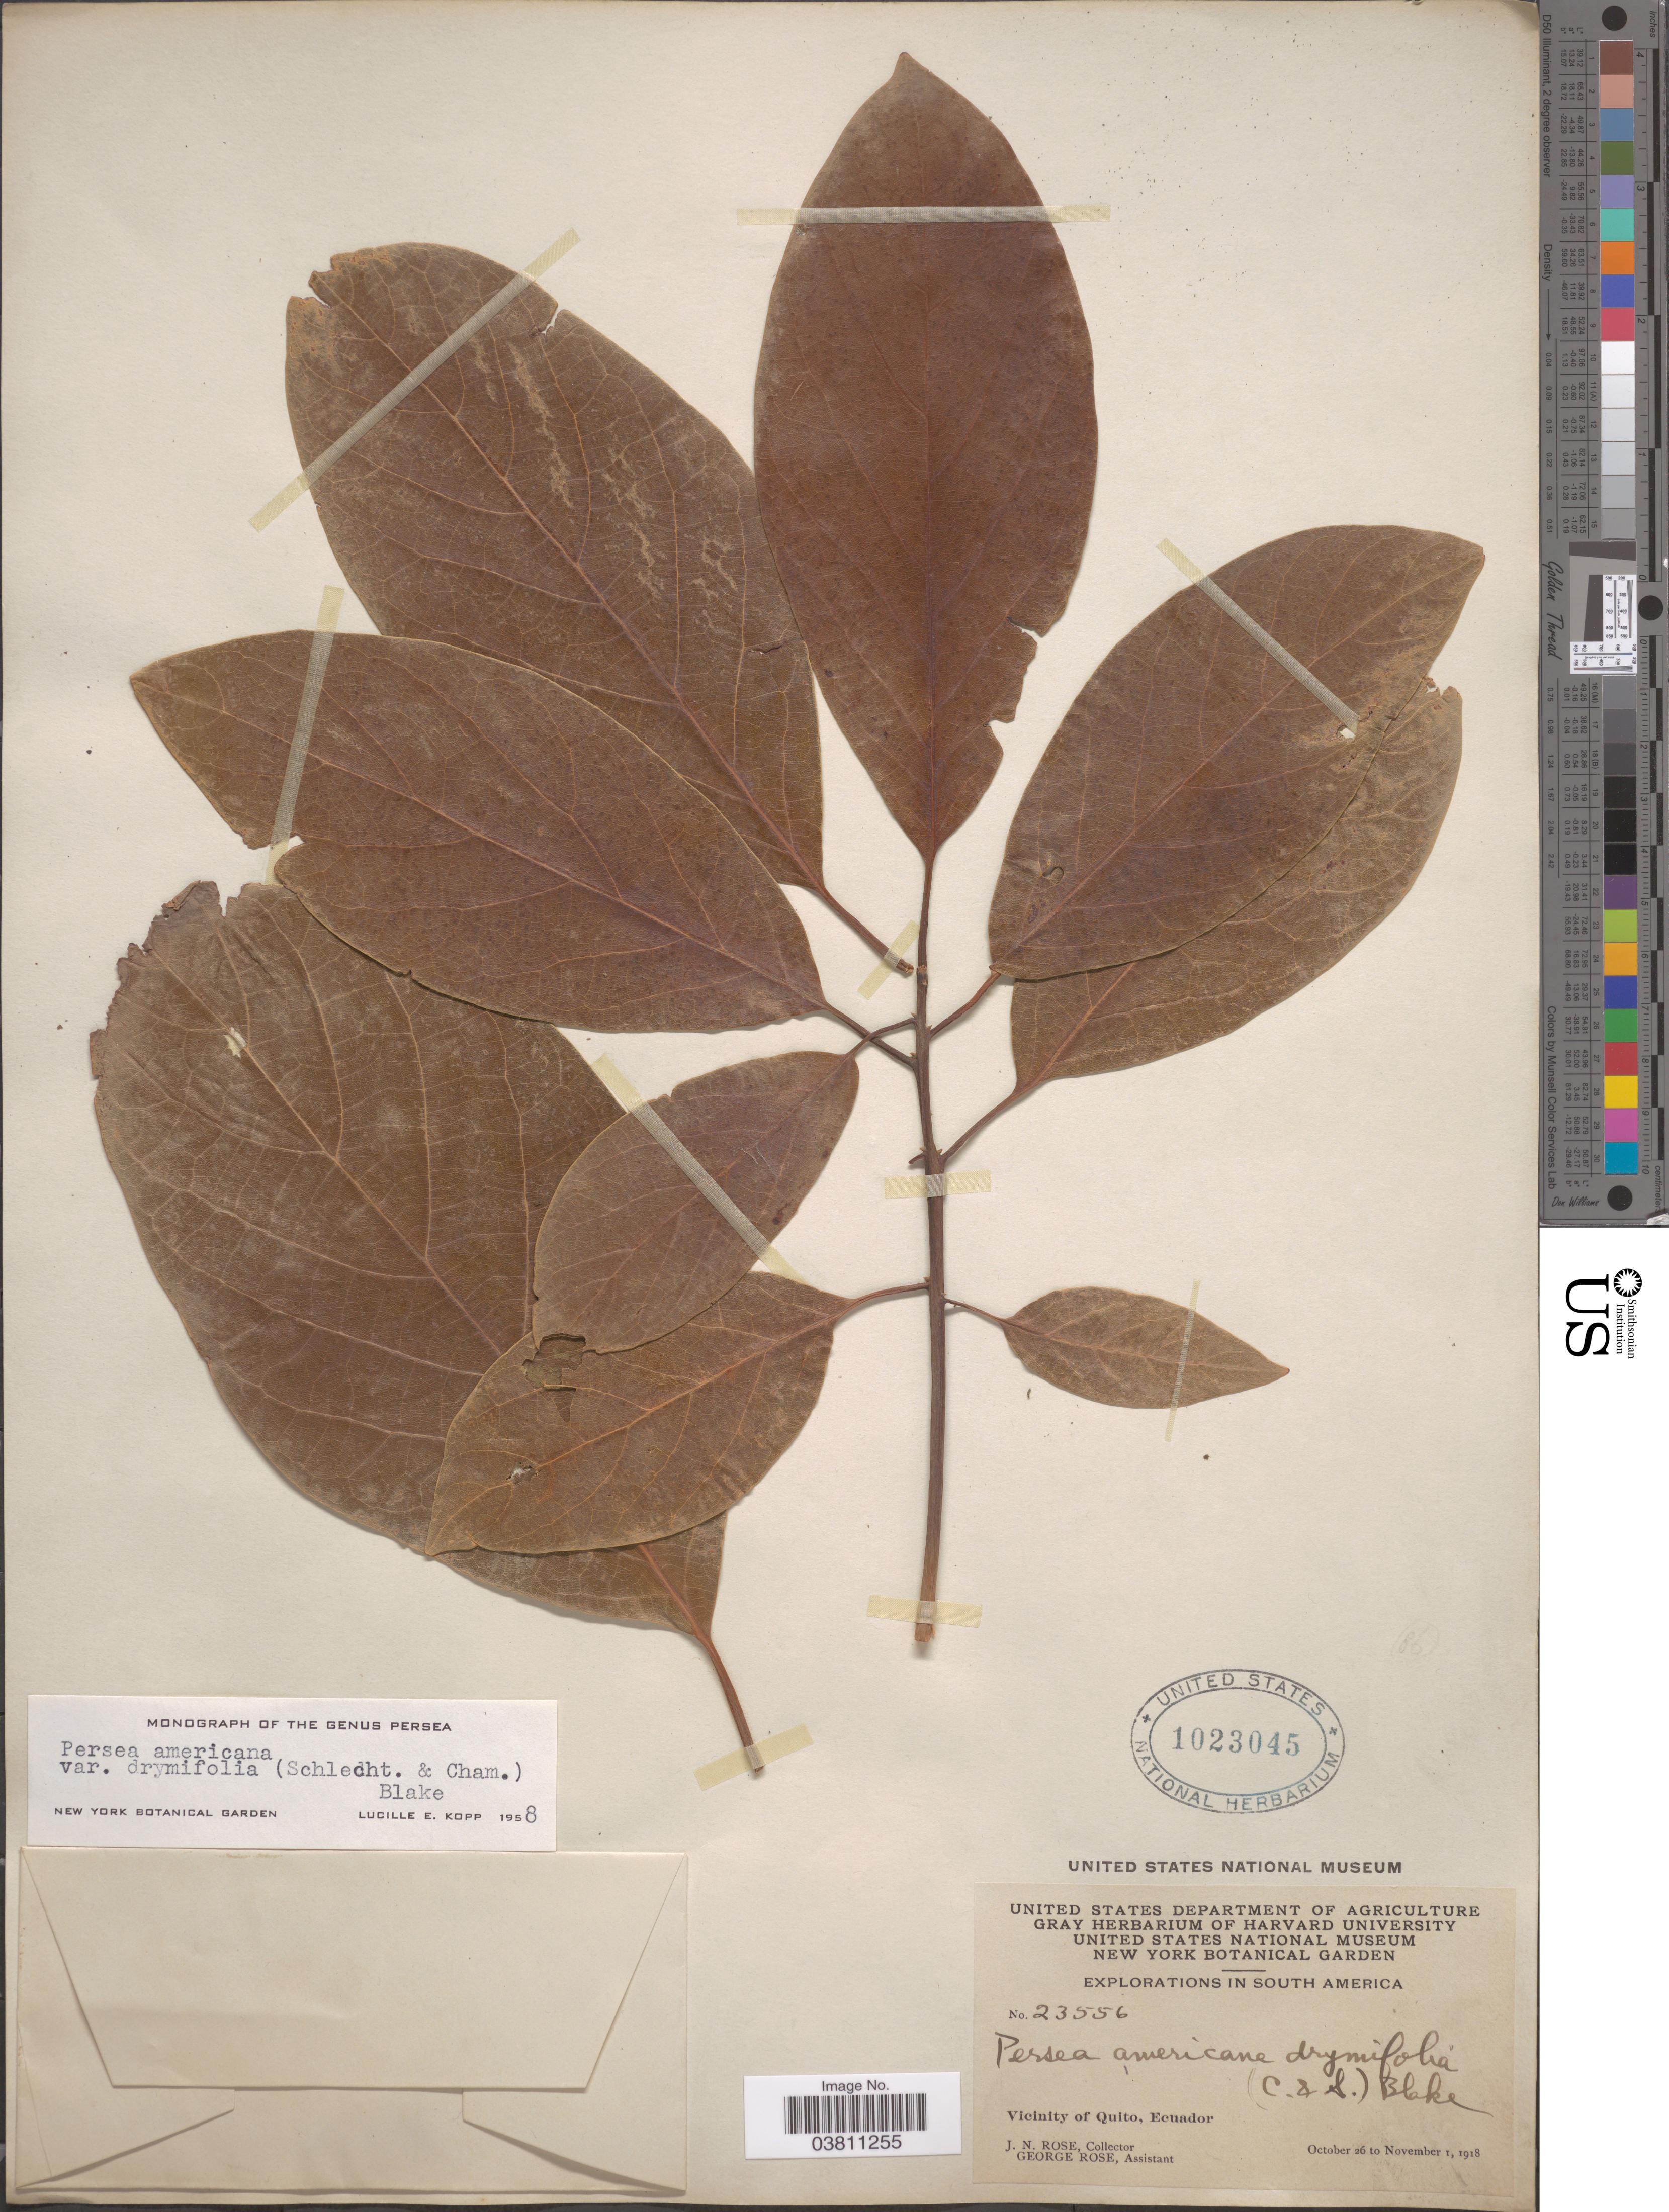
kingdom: Plantae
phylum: Tracheophyta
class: Magnoliopsida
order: Laurales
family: Lauraceae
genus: Persea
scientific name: Persea americana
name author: Mill.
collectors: J. N. Rose & G. Rose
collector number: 23556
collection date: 1918-10-26/1918-11-01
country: Ecuador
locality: Vicinity of Quito.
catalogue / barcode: US 1023045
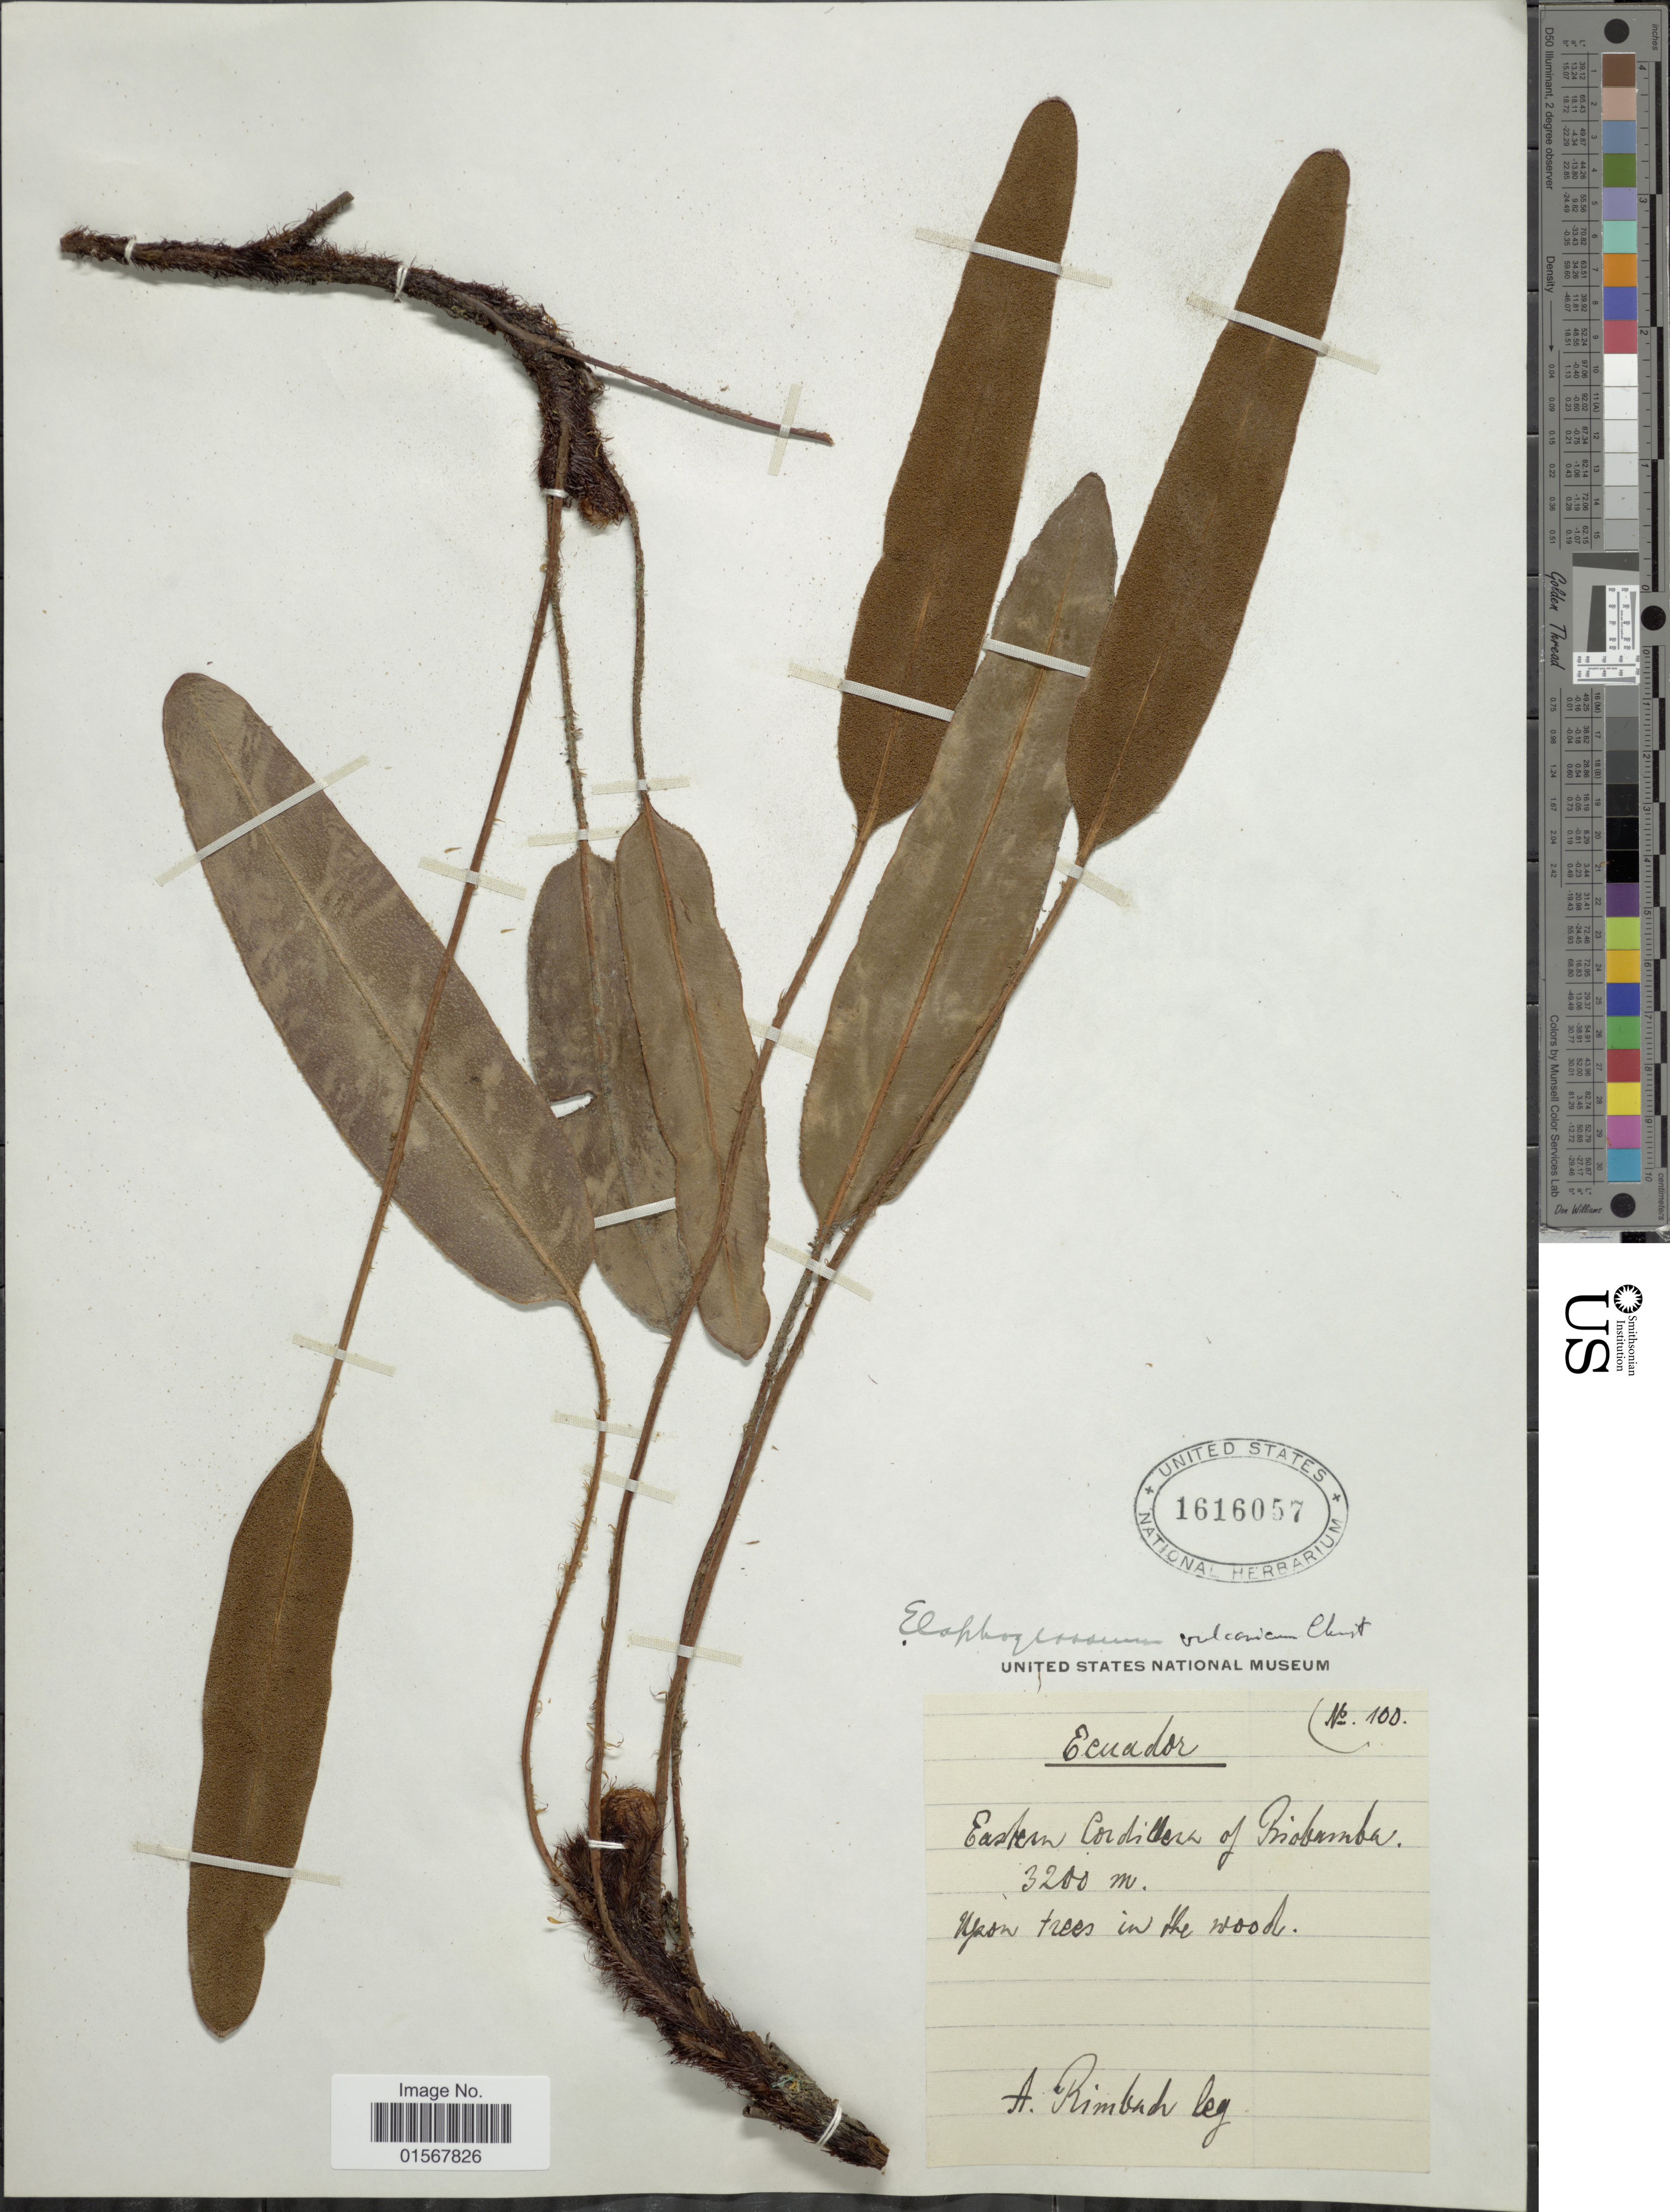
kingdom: Plantae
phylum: Tracheophyta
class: Polypodiopsida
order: Polypodiales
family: Dryopteridaceae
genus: Elaphoglossum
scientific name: Elaphoglossum vulcanicum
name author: Christ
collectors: A. Rimbach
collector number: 100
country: Ecuador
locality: Eastern Cordillera of Riobamba, upon trees in the wood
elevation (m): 3200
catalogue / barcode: US 1616057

What to do: Copy out the lines word for word, starting at the line that has "locality: Vicinity of Quito." and stopping after the last line of the items. Leave the pictures out of your answer.

Written response:
locality: Vicinity of Quito.
catalogue / barcode: US 1023045
kingdom: Plantae
phylum: Tracheophyta
class: Polypodiopsida
order: Polypodiales
family: Dryopteridaceae
genus: Elaphoglossum
scientific name: Elaphoglossum vulcanicum
name author: Christ
collectors: A. Rimbach
collector number: 100
country: Ecuador
locality: Eastern Cordillera of Riobamba, upon trees in the wood
elevation (m): 3200
catalogue / barcode: US 1616057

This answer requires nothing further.